# PROBLEM DETAILS:
The records that follow are to be reproduced verbatim.

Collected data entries
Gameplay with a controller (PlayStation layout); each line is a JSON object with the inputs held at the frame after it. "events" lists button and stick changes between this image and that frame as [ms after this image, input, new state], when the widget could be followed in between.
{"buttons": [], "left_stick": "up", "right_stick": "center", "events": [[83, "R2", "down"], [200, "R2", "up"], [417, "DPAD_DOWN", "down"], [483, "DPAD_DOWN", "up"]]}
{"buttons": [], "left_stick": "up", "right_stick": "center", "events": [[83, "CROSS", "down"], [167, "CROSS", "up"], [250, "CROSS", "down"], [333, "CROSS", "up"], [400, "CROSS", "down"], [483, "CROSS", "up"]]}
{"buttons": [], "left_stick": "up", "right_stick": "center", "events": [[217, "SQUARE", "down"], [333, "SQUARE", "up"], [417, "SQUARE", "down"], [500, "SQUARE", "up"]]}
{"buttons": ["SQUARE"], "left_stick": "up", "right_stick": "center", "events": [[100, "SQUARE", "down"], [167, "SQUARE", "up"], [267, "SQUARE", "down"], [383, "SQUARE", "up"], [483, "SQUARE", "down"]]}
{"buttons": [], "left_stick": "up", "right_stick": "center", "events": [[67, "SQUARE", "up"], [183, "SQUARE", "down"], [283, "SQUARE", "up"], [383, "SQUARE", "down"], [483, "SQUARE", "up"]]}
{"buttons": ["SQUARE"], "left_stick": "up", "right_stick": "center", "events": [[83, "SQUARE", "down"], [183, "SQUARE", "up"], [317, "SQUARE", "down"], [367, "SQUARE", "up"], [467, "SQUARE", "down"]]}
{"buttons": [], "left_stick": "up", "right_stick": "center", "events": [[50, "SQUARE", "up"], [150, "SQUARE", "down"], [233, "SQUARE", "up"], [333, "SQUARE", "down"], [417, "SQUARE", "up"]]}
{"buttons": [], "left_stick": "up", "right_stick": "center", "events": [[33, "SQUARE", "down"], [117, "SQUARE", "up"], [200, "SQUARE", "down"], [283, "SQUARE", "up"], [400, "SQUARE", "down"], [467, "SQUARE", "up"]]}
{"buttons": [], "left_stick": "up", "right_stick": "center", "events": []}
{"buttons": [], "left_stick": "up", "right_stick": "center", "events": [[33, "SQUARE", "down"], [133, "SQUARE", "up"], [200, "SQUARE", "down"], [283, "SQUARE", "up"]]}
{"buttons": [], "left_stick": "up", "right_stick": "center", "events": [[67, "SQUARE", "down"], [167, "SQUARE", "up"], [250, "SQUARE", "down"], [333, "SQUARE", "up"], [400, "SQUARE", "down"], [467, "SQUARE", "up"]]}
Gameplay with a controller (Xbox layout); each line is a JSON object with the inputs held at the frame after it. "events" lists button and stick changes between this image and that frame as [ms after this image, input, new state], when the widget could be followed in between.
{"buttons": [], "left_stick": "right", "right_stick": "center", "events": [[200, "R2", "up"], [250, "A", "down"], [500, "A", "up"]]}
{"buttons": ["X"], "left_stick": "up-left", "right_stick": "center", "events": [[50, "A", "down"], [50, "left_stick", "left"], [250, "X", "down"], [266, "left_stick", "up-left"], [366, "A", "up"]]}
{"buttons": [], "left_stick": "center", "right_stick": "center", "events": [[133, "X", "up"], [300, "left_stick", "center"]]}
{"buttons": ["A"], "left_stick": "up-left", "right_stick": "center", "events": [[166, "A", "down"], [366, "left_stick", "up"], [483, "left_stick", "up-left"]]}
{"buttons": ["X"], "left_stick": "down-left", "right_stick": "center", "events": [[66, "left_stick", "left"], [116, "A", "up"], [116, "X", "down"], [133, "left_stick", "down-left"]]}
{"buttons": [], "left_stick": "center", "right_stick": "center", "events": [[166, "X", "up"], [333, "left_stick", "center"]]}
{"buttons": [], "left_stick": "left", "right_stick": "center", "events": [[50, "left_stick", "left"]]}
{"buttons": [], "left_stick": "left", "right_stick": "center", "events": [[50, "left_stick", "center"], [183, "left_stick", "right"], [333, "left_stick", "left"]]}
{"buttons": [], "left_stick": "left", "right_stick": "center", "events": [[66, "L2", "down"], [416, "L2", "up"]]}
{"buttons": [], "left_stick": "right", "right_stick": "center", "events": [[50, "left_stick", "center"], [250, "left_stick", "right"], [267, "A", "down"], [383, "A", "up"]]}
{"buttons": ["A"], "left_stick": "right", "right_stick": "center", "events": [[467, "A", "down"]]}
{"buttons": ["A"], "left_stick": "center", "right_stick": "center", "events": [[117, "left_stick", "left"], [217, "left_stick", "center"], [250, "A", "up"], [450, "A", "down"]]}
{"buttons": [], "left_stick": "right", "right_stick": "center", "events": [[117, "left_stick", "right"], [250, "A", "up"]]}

# EXPECTED OUTPUT:
Gameplay with a controller (PlayStation layout); each line is a JSON object with the inputs held at the frame after it. "events" lists button and stick changes between this image and that frame as [ms after this image, input, new state], when the widget could be followed in between.
{"buttons": [], "left_stick": "up", "right_stick": "center", "events": [[83, "R2", "down"], [200, "R2", "up"], [417, "DPAD_DOWN", "down"], [483, "DPAD_DOWN", "up"]]}
{"buttons": [], "left_stick": "up", "right_stick": "center", "events": [[83, "CROSS", "down"], [167, "CROSS", "up"], [250, "CROSS", "down"], [333, "CROSS", "up"], [400, "CROSS", "down"], [483, "CROSS", "up"]]}
{"buttons": [], "left_stick": "up", "right_stick": "center", "events": [[217, "SQUARE", "down"], [333, "SQUARE", "up"], [417, "SQUARE", "down"], [500, "SQUARE", "up"]]}
{"buttons": ["SQUARE"], "left_stick": "up", "right_stick": "center", "events": [[100, "SQUARE", "down"], [167, "SQUARE", "up"], [267, "SQUARE", "down"], [383, "SQUARE", "up"], [483, "SQUARE", "down"]]}
{"buttons": [], "left_stick": "up", "right_stick": "center", "events": [[67, "SQUARE", "up"], [183, "SQUARE", "down"], [283, "SQUARE", "up"], [383, "SQUARE", "down"], [483, "SQUARE", "up"]]}
{"buttons": ["SQUARE"], "left_stick": "up", "right_stick": "center", "events": [[83, "SQUARE", "down"], [183, "SQUARE", "up"], [317, "SQUARE", "down"], [367, "SQUARE", "up"], [467, "SQUARE", "down"]]}
{"buttons": [], "left_stick": "up", "right_stick": "center", "events": [[50, "SQUARE", "up"], [150, "SQUARE", "down"], [233, "SQUARE", "up"], [333, "SQUARE", "down"], [417, "SQUARE", "up"]]}
{"buttons": [], "left_stick": "up", "right_stick": "center", "events": [[33, "SQUARE", "down"], [117, "SQUARE", "up"], [200, "SQUARE", "down"], [283, "SQUARE", "up"], [400, "SQUARE", "down"], [467, "SQUARE", "up"]]}
{"buttons": [], "left_stick": "up", "right_stick": "center", "events": []}
{"buttons": [], "left_stick": "up", "right_stick": "center", "events": [[33, "SQUARE", "down"], [133, "SQUARE", "up"], [200, "SQUARE", "down"], [283, "SQUARE", "up"]]}
{"buttons": [], "left_stick": "up", "right_stick": "center", "events": [[67, "SQUARE", "down"], [167, "SQUARE", "up"], [250, "SQUARE", "down"], [333, "SQUARE", "up"], [400, "SQUARE", "down"], [467, "SQUARE", "up"]]}
Gameplay with a controller (Xbox layout); each line is a JSON object with the inputs held at the frame after it. "events" lists button and stick changes between this image and that frame as [ms after this image, input, new state], when the widget could be followed in between.
{"buttons": [], "left_stick": "right", "right_stick": "center", "events": [[200, "R2", "up"], [250, "A", "down"], [500, "A", "up"]]}
{"buttons": ["X"], "left_stick": "up-left", "right_stick": "center", "events": [[50, "A", "down"], [50, "left_stick", "left"], [250, "X", "down"], [266, "left_stick", "up-left"], [366, "A", "up"]]}
{"buttons": [], "left_stick": "center", "right_stick": "center", "events": [[133, "X", "up"], [300, "left_stick", "center"]]}
{"buttons": ["A"], "left_stick": "up-left", "right_stick": "center", "events": [[166, "A", "down"], [366, "left_stick", "up"], [483, "left_stick", "up-left"]]}
{"buttons": ["X"], "left_stick": "down-left", "right_stick": "center", "events": [[66, "left_stick", "left"], [116, "A", "up"], [116, "X", "down"], [133, "left_stick", "down-left"]]}
{"buttons": [], "left_stick": "center", "right_stick": "center", "events": [[166, "X", "up"], [333, "left_stick", "center"]]}
{"buttons": [], "left_stick": "left", "right_stick": "center", "events": [[50, "left_stick", "left"]]}
{"buttons": [], "left_stick": "left", "right_stick": "center", "events": [[50, "left_stick", "center"], [183, "left_stick", "right"], [333, "left_stick", "left"]]}
{"buttons": [], "left_stick": "left", "right_stick": "center", "events": [[66, "L2", "down"], [416, "L2", "up"]]}
{"buttons": [], "left_stick": "right", "right_stick": "center", "events": [[50, "left_stick", "center"], [250, "left_stick", "right"], [267, "A", "down"], [383, "A", "up"]]}
{"buttons": ["A"], "left_stick": "right", "right_stick": "center", "events": [[467, "A", "down"]]}
{"buttons": ["A"], "left_stick": "center", "right_stick": "center", "events": [[117, "left_stick", "left"], [217, "left_stick", "center"], [250, "A", "up"], [450, "A", "down"]]}
{"buttons": [], "left_stick": "right", "right_stick": "center", "events": [[117, "left_stick", "right"], [250, "A", "up"]]}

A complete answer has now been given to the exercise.